La historia del atletismo está escrita con las hazañas de hombres y mujeres que empujaron los límites de lo que el cuerpo humano puede hacer. Hay momentos en la historia de este deporte que trascienden el cronómetro o el metro y se convierten en símbolos culturales de su tiempo. Estos son algunos de los más grandes.
La barrera de los cuatro minutos: Roger Bannister
Durante la primera mitad del siglo XX, la milla en cuatro minutos se consideraba una frontera fisiológica imposible de superar. Científicos y entrenadores debatían si el corazón humano podía soportar el esfuerzo sin colapsar. El 6 de mayo de 1954, en la pista de la Universidad de Oxford, el joven médico y corredor Roger Bannister cruzó la línea de meta con un tiempo de 3:59.4 y cambió la historia del atletismo para siempre.
Lo que ocurrió después fue aún más revelador: apenas 46 días más tarde, el australiano John Landy bajó también de los cuatro minutos. En el año siguiente, decenas de corredores rompieron la barrera. La hazaña de Bannister no solo fue un logro físico: demostró que muchos límites humanos son ante todo mentales. Hoy, los mejores corredores de milla se acercan a los 3:43.
Jesse Owens en Berlín 1936: deporte contra la ideología
Si hay un momento en el que el atletismo trascendió el deporte para convertirse en un acto político, ese fue el verano de 1936 en el estadio olímpico de Berlín. Adolf Hitler había concebido aquellos Juegos como una demostración de la supuesta superioridad de la raza aria. El atleta afroamericano Jesse Owens respondió con cuatro medallas de oro: en 100 metros, 200 metros, 4x100 metros y salto de longitud.
Su marca en longitud —8,06 metros— no sería superada en unos Juegos Olímpicos hasta 1960. Owens se convirtió en uno de los símbolos más poderosos contra el racismo y el fascismo, aunque paradójicamente al regresar a Estados Unidos tuvo que seguir enfrentando la segregación racial de su propio país.
Haile Gebrselassie y la revolución etíope del fondo
A finales del siglo XX, los corredores de África del Este transformaron completamente las pruebas de fondo y medio fondo. El etíope Haile Gebrselassie estableció 27 récords mundiales a lo largo de su carrera, incluyendo el de maratón (2:03:59 en Berlín 2008), y ganó dos oros olímpicos consecutivos en los 10.000 metros (Atlanta 1996 y Sídney 2000).

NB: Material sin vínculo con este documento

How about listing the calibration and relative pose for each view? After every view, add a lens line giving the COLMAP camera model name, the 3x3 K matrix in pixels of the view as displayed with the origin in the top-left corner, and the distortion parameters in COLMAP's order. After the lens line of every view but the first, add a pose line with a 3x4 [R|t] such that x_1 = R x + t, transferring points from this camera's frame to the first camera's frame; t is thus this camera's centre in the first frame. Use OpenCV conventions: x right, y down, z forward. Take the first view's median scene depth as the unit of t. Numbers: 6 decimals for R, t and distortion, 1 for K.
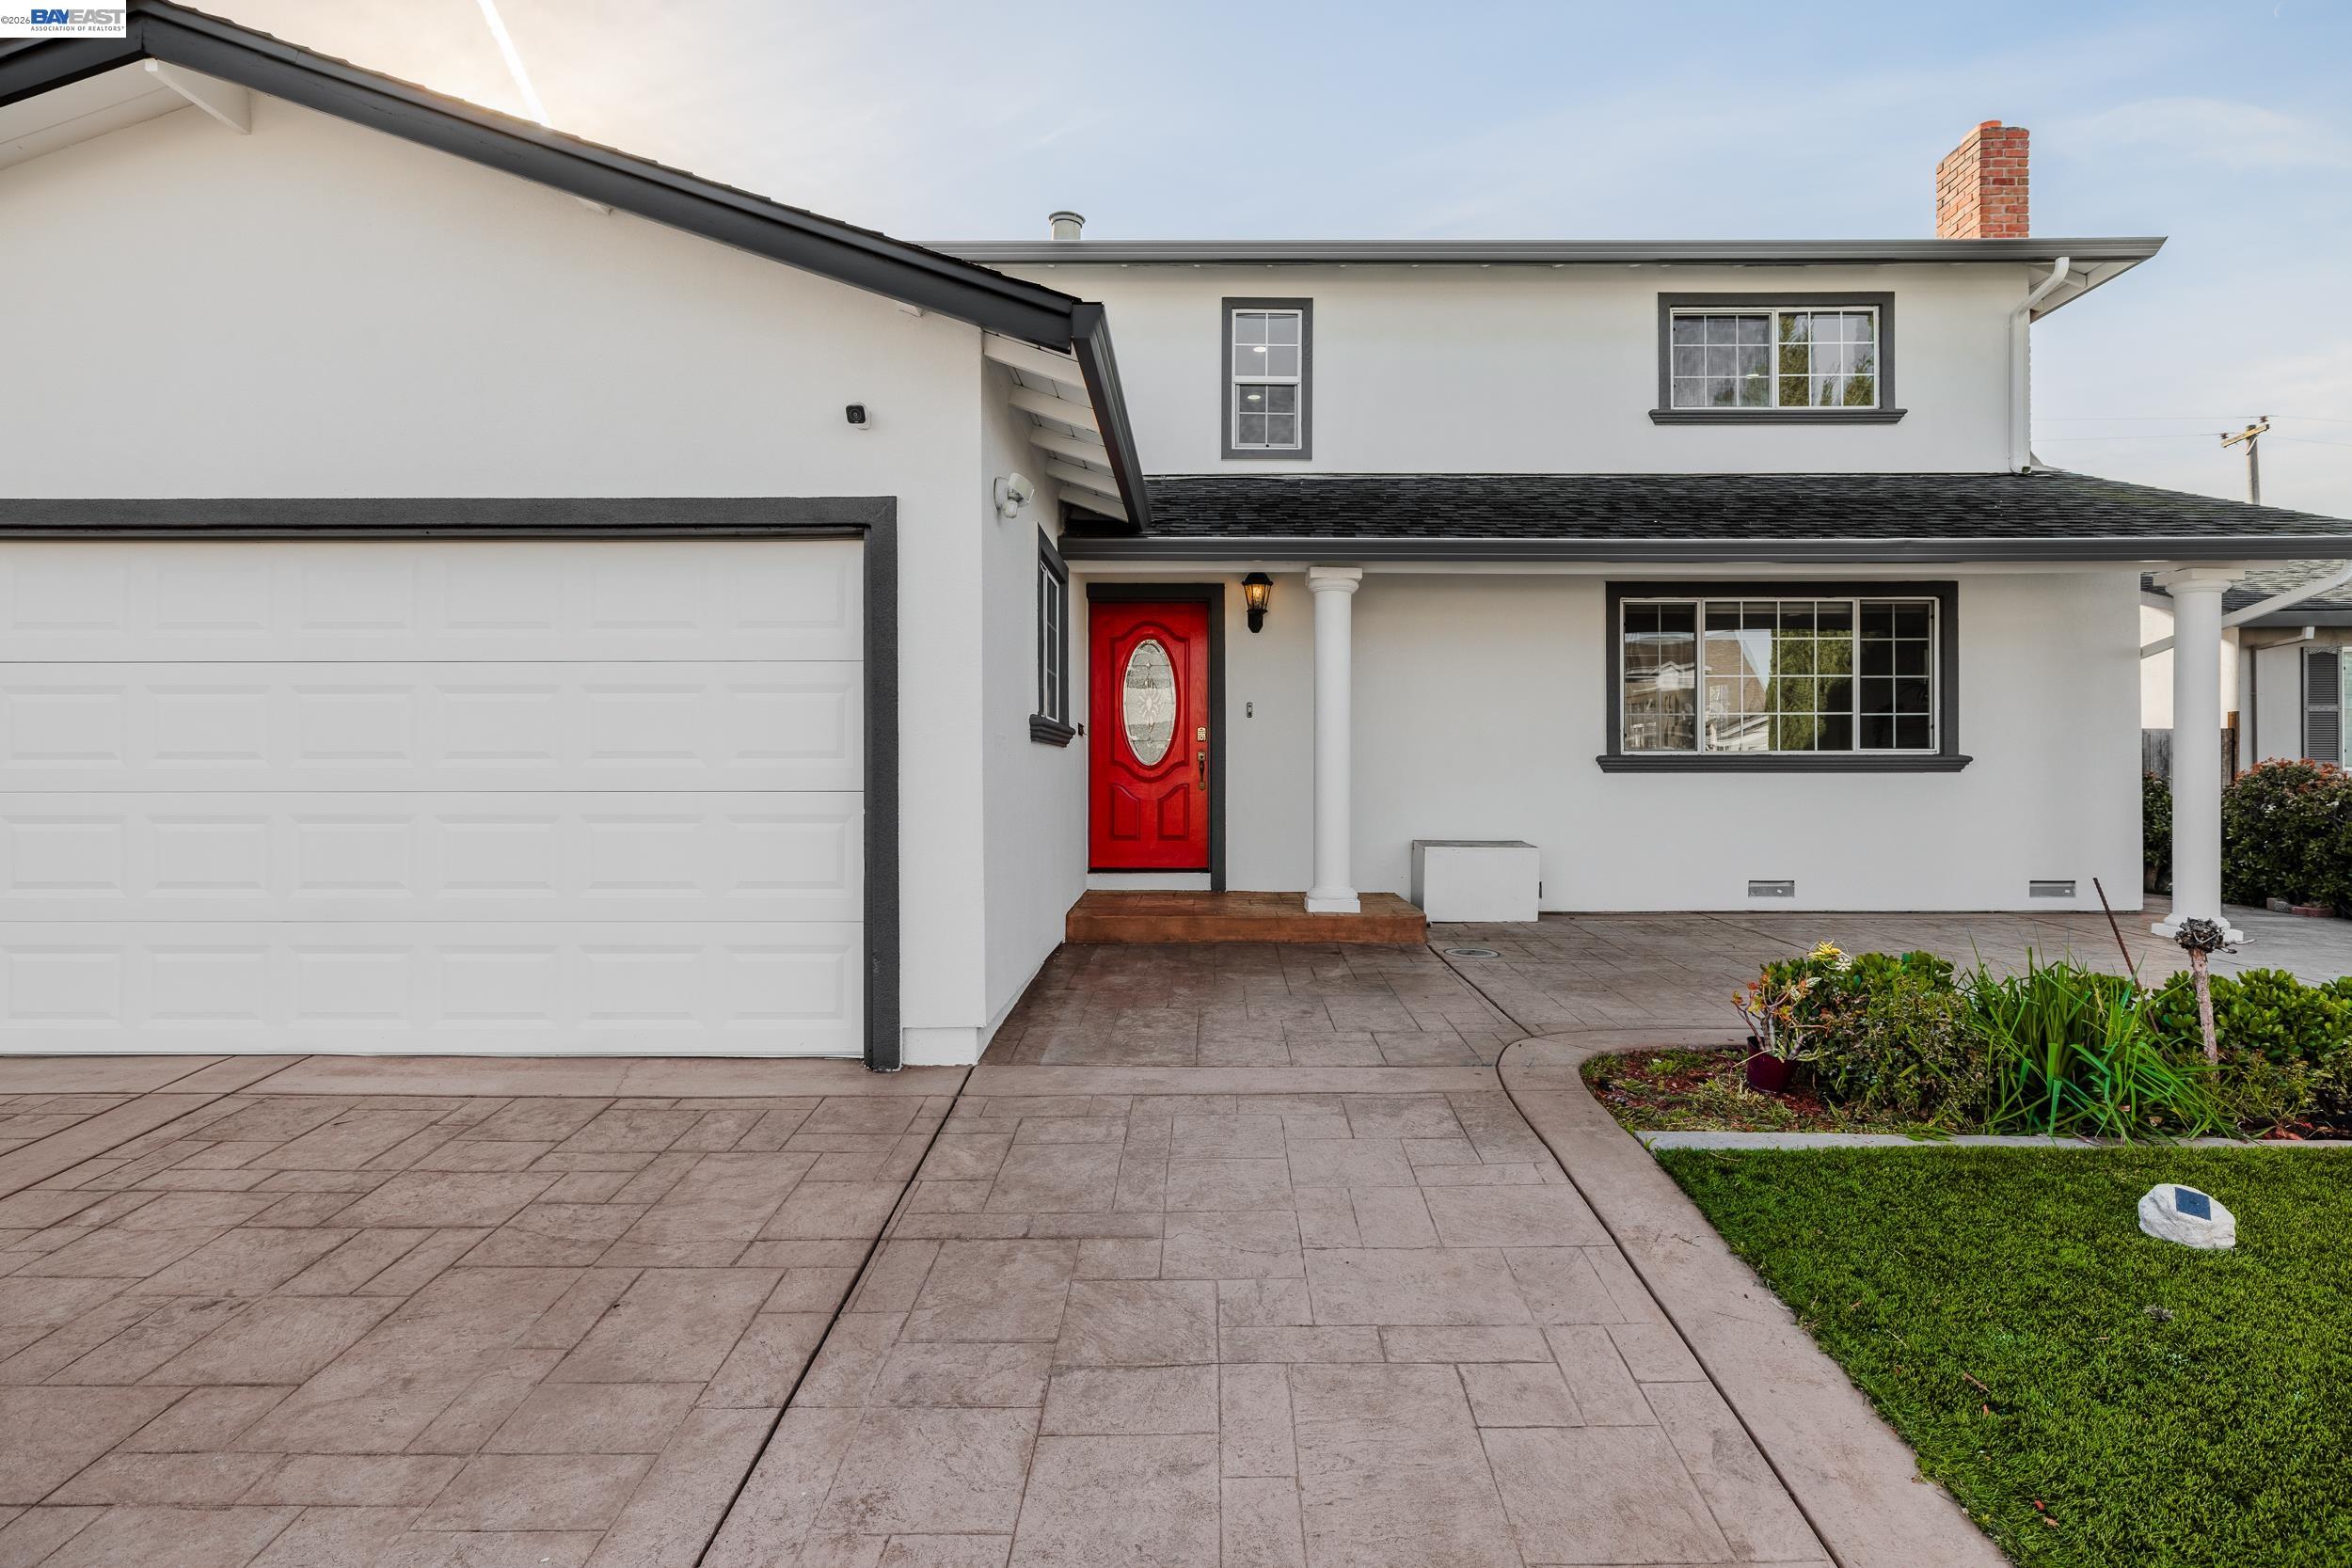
lens RADIAL K [[1237.8, 0, 1176.0], [0, 1237.8, 784.0], [0, 0, 1]] dist [-0.002418, -0.000695]
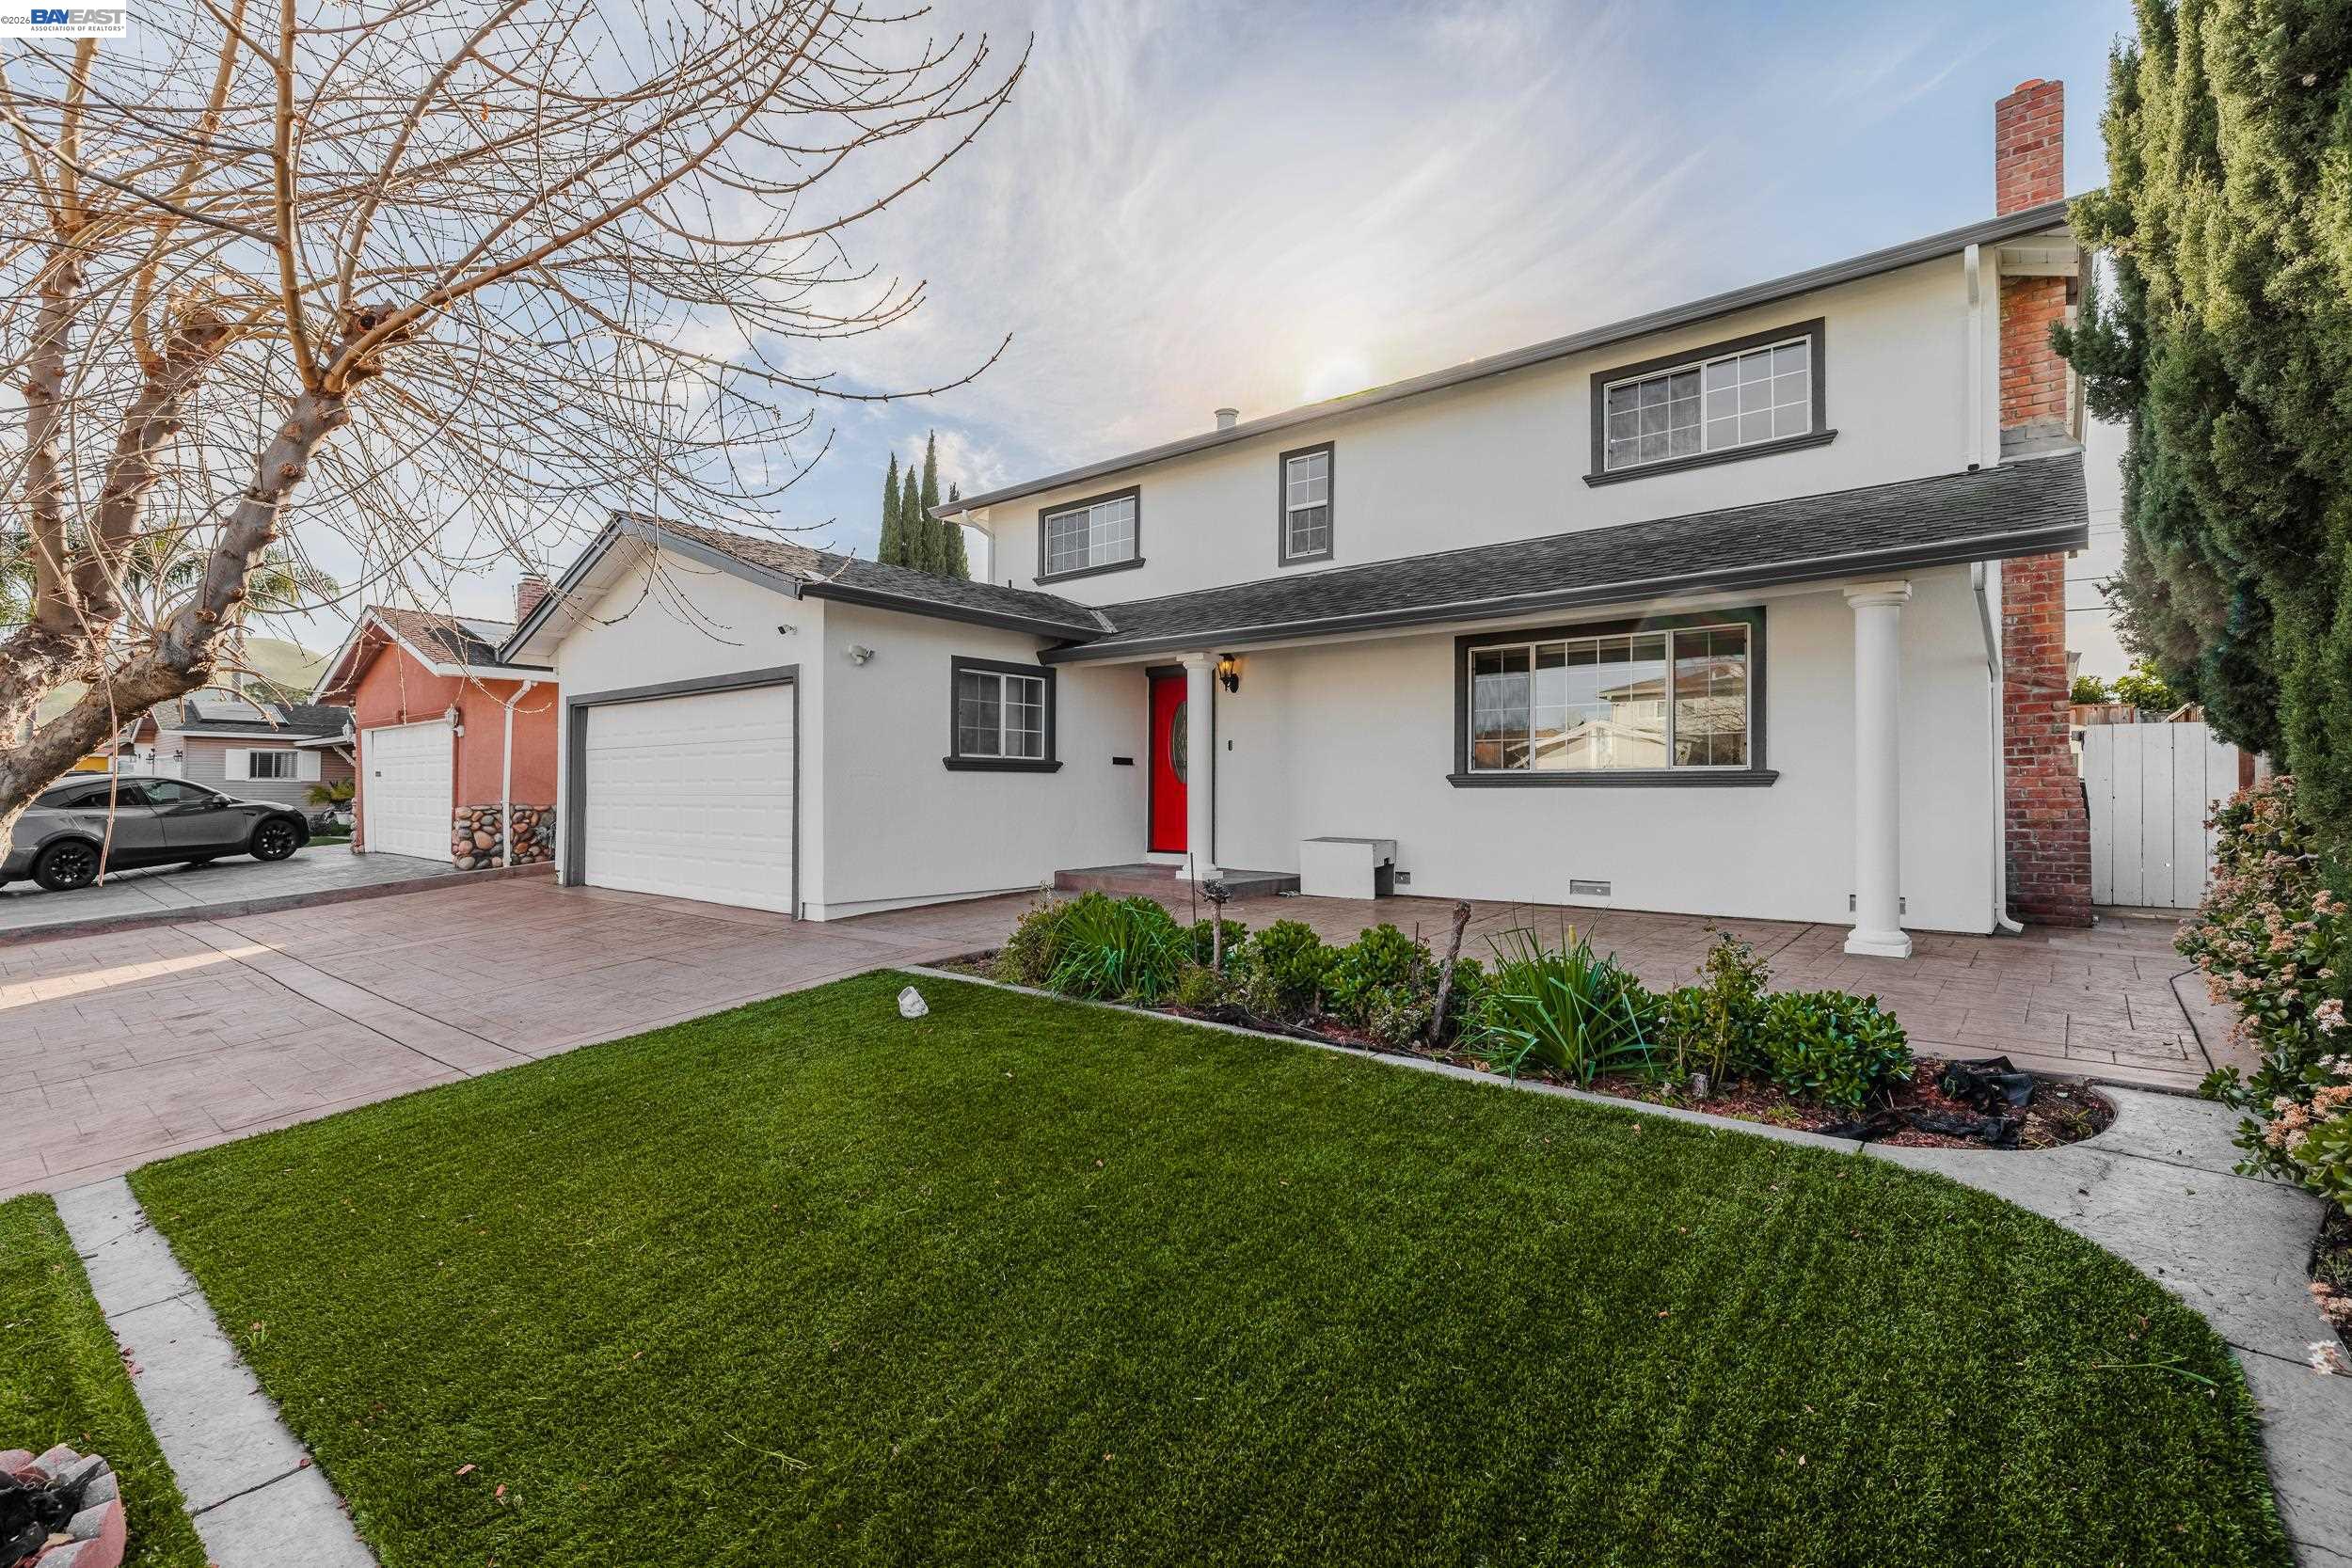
lens RADIAL K [[1029.3, 0, 1176.0], [0, 1029.3, 784.0], [0, 0, 1]] dist [-0.000875, 0.000233]
pose [[0.782492, -0.003322, -0.622652, 0.755038], [-0.000992, 0.999978, -0.006583, -0.005627], [0.622660, 0.005768, 0.782471, 0.002151]]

Le siguieron compatriotas como Kenenisa Bekele y los keniatas Eliud Kipchoge y David Rudisha, que confirmaron la hegemonía absoluta del África del Este en las pruebas de resistencia. Kipchoge se convirtió en el primero en completar una maratón en menos de dos horas en el proyecto Breaking2 de 2019 —aunque en condiciones controladas que no permiten la homologación como récord oficial— y en 2022 bajó de 2:01 en competición oficial.
Usain Bolt y la redefinición de la velocidad humana
En los Juegos Olímpicos de Pekín 2008, un joven jamaicano de 21 años llamado Usain Bolt cruzó la meta de los 100 metros en 9.69 segundos y, mientras lo hacía, extendió los brazos y comenzó a celebrar antes de llegar a la línea. Fue la señal de que algo extraordinario estaba sucediendo.
Un año después, en el Campeonato del Mundo de Berlín, Bolt estableció el récord mundial que aún hoy permanece invicto: 9.58 segundos en los 100 metros y 19.19 en los 200 metros. Su combinación de altura (1,95 m, inusual para un velocista), potencia muscular y una eficiencia biomecánica única lo convirtieron en el ser humano más rápido de la historia documentada. Con ocho oros olímpicos y once mundiales, Bolt se retiró en 2017 como el atleta más laureado de la historia de las pruebas de velocidad.
El Campeonato del Mundo: la gran competición del atletismo
Aunque los Juegos Olímpicos son el escaparate más visible del atletismo, el Campeonato del Mundo de Atletismo —organizado por World Athletics cada dos años— es la competición específica del deporte. La primera edición se celebró en Helsinki en 1983 y fue un rotundo éxito que convenció definitivamente a la IAAF de institucionalizar el evento. Desde entonces, el Mundial ha producido algunos de los momentos más memorables del atletismo, desde los duelos entre Carl Lewis y Ben Johnson en los años ochenta hasta las dominaciones absolutas de Bolt en la era reciente.